I expected him to say no. ''One moment.''  The Coast Gaurdian left and came back with the owner.  Yes I could stay there overnight with my kayak, ''If anything is wrong, then I will kill you.''

''Nothing will be wrong.'' I told him confidently, but I was scared.  Later he came back and introduced me to the night security guard and said that if I needed anything then I should speak to him.  He also let me into a big yacht that was being repaired, and had a comfy couch that I could sleep on.  The security gaurd woke me up at around 8:30pm with some hot rice, but I told him that I needed to sleep.

Day 62:

On Friday I paddled to Scouri.  It was another sunny day, and in the afternoon I enjoyed a wonderful tailwind.  There were a number of sea caves more than large enough for me to lose time exploring, but I passed them by to arrive as early as possible before the approaching Sabbath.  I did get in one small one though.  Paddling into sea caves is awesome, it was my third so far.

I passed near a giant castle with lots of turrets.  Aparently this area was involved in lots of fighting with turkey back in the 1400's.

In Scouri there was a large group of people waiting to meet me.  There was wine and cakes.  I met the mayor and was interviewed by two news crews.  No I'm not making this up.

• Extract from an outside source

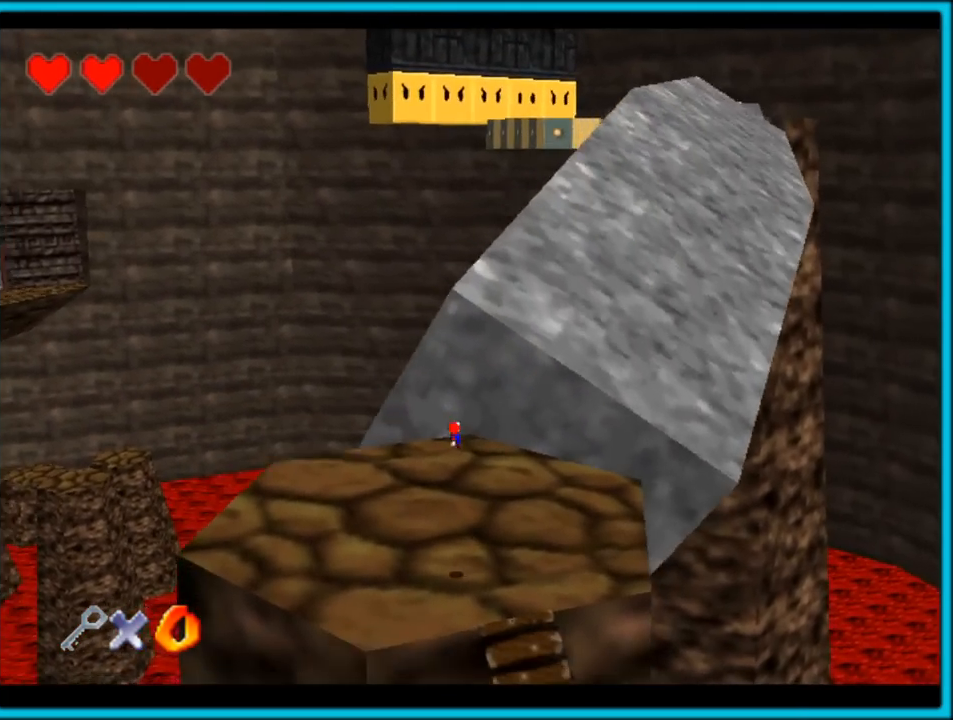
Gameplay with a controller (Nintendo layout); each line is a JSON object with the inputs held at the frame after it. "button_events" lists button changes between this image and that frame as [ms after this image, input, new state], when the widget could be followed in between (sticks are given only as held states). Not read: L1 L3 R3.
{"buttons": ["A"], "left_stick": "up-right", "button_events": [[483, "A", "down"]]}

For the Sabbath I was in a hotel that the Lega Navli here was happy to cover for me.  I spent the afternoon with some of my hosts walking around a park just outside of the city.  I have stayed in many places and here, as in a few others, their kindness is overwhelming.

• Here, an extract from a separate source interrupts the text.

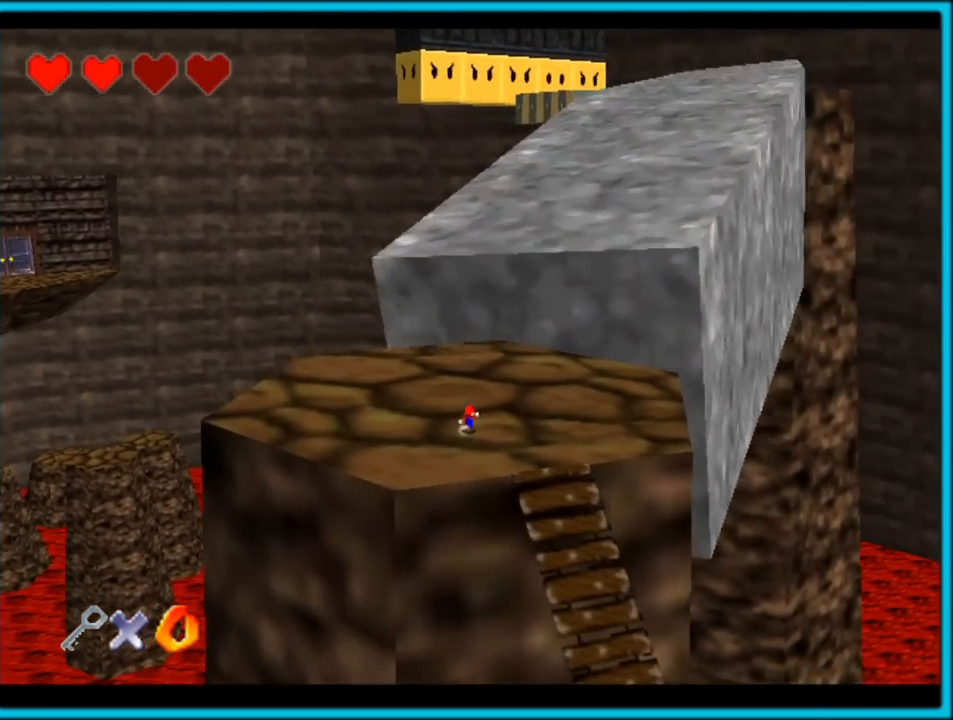
{"buttons": [], "left_stick": "down", "button_events": [[50, "A", "up"]]}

* I am told Day 60 is still in the bowels of Dov's damaged computer. ~ ed.

Another Kind of Repairs

Dear Friends,
I apologize for the recent dearth of posts.  Though I would like to blame my editor, since he puts up with it,* the reason is because my computer broke.  I think somebody may have stepped on it while I wasn't looking.  Some posts will be lost until I can rescue the contents of my hard drive, if they are still good, and will probably appear in my book along with other material that was too wild or scandalous to put on the internet.
I hope to do some writing tonight and again when I reach Naples, if all goes well, on Tuesday.  As my trip wraps up I would like to express genuine and heartfelt honor at the time you have spent reading my words.  Please, read my last few adventures and thoughts in the upcoming week or two, and then go on your own awesome adventures.  When you get back, buy my book if it's out.
All the best,

* It wouldn't be funny.  Your mother has been calling me. ~ ed.